Requirement:
Reproduce the text of the material below word for word, omitting the pictures.

Extracted records:
◇ ◇ ◇ ◇

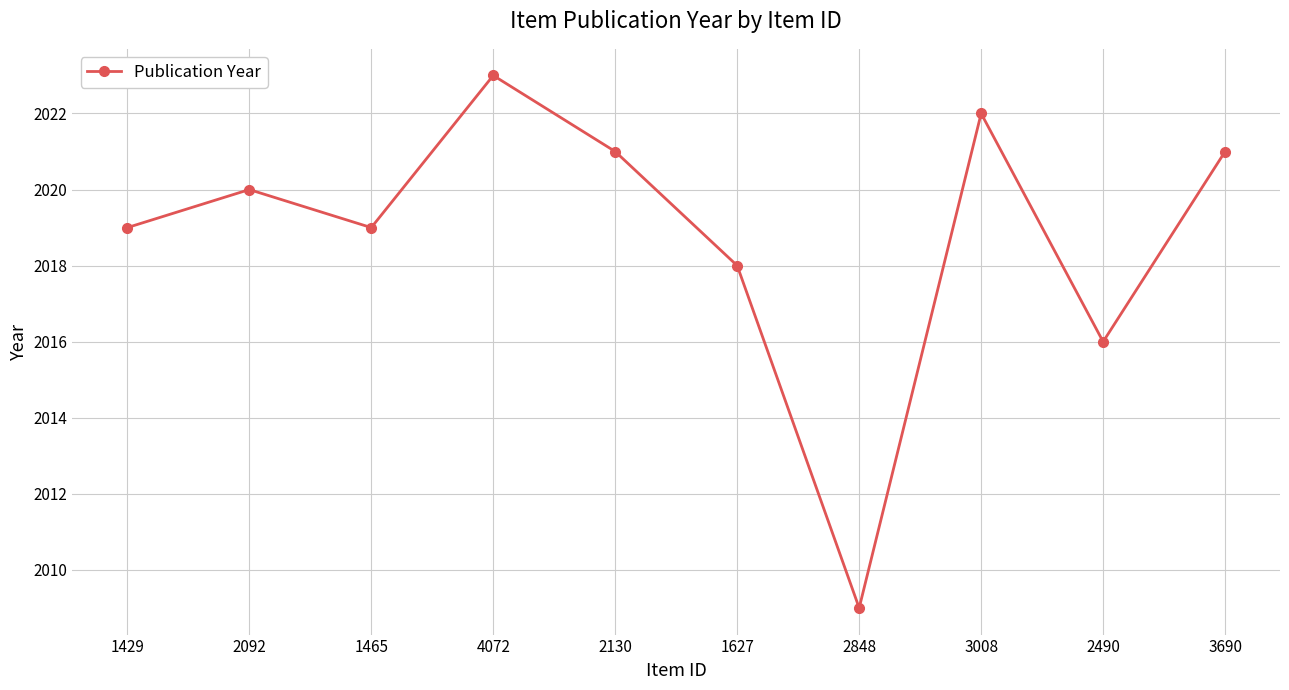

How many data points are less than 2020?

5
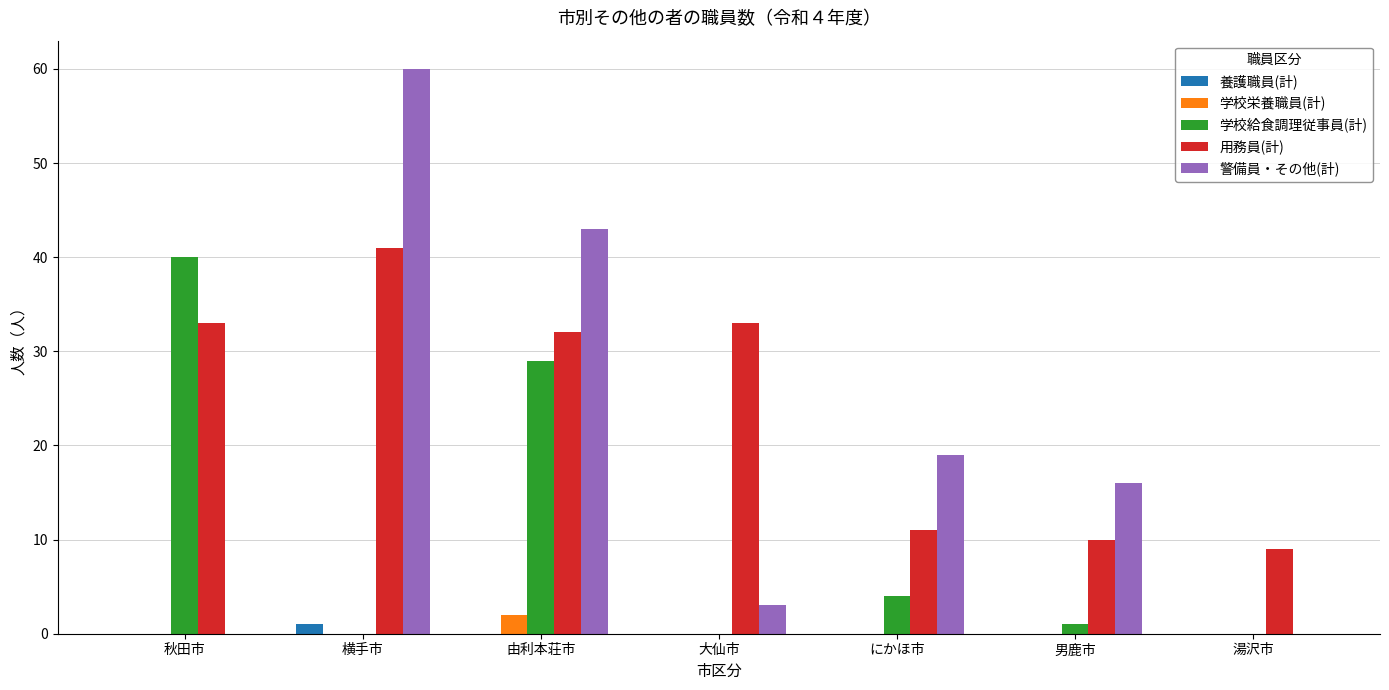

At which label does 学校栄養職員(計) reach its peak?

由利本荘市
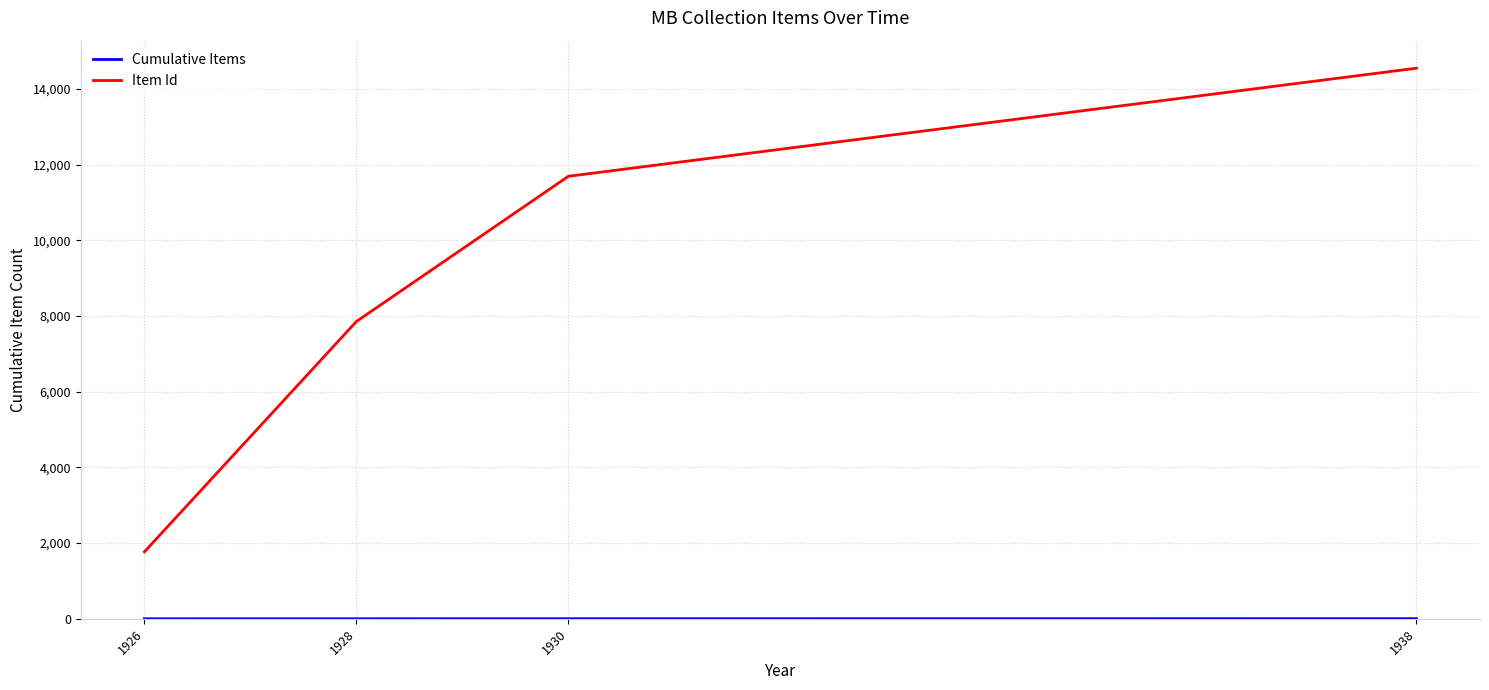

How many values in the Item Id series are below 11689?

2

◇ ◇ ◇ ◇

Output:
How many data points are less than 2020?

5

At which label does 学校栄養職員(計) reach its peak?

由利本荘市

How many values in the Item Id series are below 11689?

2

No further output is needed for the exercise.